Aussi tristes que soient les temps, Rashford est devenu une cible privilégiée des racistes en raison de son activisme lorsqu'il a heurté le poteau lors de la défaite aux tirs au but en finale du Championnat d'Europe 2021 contre l'Italie. Ce geste n'a eu qu'un effet temporaire sur lui.
Il a réalisé la meilleure saison de sa carrière en inscrivant 30 buts. Les entraîneurs ont constamment souligné sa résilience sous pression comme l'une de ses qualités les plus importantes ; sa célébration de but distinctive est censée symboliser précisément cette force mentale. Ce sont plutôt des frasques qui ont fait dérailler la carrière de Rashford. Du moins, c'est ainsi que les choses ont été perçues dans son club.
Réprimandé comme un joueur qui ne donne pas le maximumSous la direction d'Erik ten Hag, il avait déjà été sanctionné pour avoir fêté son anniversaire malgré une défaite dans un derby, être arrivé en retard à une réunion d'équipe et s'être déclaré malade pour un match de coupe après une fête arrosée de tequila à Belfast. Son successeur, Rúben Amorim, a ensuite prononcé sa condamnation à mort après de nouvelles rumeurs de fête : « Je préfère aligner Vital (l'entraîneur des gardiens de 63 ans, ndlr) plutôt qu'un joueur qui ne se donne pas à fond chaque jour. »
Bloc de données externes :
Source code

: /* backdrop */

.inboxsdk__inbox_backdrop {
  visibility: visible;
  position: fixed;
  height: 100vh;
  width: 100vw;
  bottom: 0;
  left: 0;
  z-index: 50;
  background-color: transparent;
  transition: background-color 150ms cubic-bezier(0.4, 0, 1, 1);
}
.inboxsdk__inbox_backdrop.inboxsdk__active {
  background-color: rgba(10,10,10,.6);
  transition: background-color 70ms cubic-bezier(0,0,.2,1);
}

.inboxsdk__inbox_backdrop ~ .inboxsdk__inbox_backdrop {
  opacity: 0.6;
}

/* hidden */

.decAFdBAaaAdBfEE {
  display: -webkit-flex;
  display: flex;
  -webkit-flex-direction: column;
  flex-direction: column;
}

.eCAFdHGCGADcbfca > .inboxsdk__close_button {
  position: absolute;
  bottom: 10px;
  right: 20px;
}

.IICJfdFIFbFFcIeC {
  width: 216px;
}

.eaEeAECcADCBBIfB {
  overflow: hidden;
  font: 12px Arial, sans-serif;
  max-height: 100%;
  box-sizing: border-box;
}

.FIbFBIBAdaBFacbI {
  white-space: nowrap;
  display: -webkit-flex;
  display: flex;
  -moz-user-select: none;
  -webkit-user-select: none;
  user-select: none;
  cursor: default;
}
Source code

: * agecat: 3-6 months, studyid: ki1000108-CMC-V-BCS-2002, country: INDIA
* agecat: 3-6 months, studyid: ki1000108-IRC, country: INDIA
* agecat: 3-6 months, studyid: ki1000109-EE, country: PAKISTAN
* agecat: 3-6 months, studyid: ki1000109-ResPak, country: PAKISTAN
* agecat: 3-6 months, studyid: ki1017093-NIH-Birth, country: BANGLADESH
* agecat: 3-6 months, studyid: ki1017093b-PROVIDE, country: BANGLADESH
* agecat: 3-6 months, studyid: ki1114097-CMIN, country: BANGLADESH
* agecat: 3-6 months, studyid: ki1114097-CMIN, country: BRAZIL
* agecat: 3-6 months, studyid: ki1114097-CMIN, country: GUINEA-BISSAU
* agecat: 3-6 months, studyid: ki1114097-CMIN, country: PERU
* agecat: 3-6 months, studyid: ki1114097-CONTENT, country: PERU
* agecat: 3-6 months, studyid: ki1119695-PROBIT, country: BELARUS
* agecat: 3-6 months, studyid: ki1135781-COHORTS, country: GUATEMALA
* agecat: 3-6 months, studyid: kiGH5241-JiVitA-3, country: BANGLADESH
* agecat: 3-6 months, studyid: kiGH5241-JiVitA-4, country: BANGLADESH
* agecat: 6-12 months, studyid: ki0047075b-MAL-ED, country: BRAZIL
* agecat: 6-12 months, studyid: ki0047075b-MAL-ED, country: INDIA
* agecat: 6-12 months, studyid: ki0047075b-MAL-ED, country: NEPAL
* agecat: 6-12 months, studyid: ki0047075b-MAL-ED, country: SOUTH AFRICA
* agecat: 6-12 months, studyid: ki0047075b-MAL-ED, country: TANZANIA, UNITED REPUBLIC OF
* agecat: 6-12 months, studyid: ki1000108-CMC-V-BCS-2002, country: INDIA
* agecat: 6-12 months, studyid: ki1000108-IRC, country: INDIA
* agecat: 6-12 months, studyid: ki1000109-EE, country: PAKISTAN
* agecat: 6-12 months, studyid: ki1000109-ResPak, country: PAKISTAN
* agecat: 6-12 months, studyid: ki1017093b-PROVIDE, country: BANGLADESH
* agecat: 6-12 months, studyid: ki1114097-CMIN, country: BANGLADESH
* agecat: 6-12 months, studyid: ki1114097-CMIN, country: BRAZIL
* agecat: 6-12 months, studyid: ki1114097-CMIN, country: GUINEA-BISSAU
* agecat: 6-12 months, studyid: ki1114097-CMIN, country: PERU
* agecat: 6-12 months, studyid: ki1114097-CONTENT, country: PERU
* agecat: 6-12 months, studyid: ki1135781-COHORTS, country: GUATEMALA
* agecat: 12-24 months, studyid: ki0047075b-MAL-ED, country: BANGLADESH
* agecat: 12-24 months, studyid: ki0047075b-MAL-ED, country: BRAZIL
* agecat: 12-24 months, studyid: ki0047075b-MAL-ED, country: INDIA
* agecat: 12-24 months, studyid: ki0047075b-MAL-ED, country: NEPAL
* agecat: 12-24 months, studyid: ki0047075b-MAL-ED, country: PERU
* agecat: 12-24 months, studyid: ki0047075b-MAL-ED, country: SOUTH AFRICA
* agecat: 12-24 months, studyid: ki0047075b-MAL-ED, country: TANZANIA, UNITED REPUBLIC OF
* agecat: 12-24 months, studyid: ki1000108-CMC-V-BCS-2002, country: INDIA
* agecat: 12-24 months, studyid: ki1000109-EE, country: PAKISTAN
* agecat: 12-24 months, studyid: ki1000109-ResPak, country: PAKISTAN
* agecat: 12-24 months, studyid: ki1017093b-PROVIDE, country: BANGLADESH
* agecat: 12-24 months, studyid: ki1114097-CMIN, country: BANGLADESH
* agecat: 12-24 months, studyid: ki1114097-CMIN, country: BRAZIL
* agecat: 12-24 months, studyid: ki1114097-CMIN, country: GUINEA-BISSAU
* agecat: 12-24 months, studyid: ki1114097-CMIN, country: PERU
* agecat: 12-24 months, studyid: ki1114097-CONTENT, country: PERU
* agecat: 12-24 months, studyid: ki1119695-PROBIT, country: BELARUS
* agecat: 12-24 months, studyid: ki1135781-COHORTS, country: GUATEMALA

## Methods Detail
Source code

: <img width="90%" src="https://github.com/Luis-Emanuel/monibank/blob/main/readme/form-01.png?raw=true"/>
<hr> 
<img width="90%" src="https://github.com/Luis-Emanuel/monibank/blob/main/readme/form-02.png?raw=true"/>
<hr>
Ambassadeur de Manchester, enfant du club qu'il avait rejoint à huit ans – tout cela était fini. Comme beaucoup d'autres joueurs de l'ère post-Ferguson, Rashford laisse planer la question de savoir si c'était de sa faute ou du Manchester United de ces années-là, souvent qualifié de toxique. Peut-être des deux, car le déclin d'une équipe quinzième le démotivait quelque peu.
En Catalogne, il peut désormais démontrer jusqu'où son talent peut le mener – après un prêt de six mois à Aston Villa qui s'est suffisamment bien déroulé pour éviter la disqualification. Au Barça, où le club se considère comme « més que un club » et, de ce fait, notamment, pour son engagement social, il est ravi d'avoir recruté quelqu'un qui est plus qu'un simple joueur.
Et pour tout le reste, ils pointent du doigt Flick, considéré comme l'incarnation du travail et qui, dès sa première saison, a aidé des joueurs comme Raphinha à atteindre un niveau jamais vu à Barcelone. Si Rashford n'y parvient pas, on a l'impression qu'il n'ira nulle part.
À la croisée des chemins de sa carrière, il portera le numéro 14, celui du saint Cruyff et aussi celui de son idole, Thierry Henry. « Un numéro historique », s'enthousiasme Rashford, « tout dans ce club est unique. » Son arrivée est chargée d'histoire. Il ne lui reste plus qu'à continuer de l'écrire.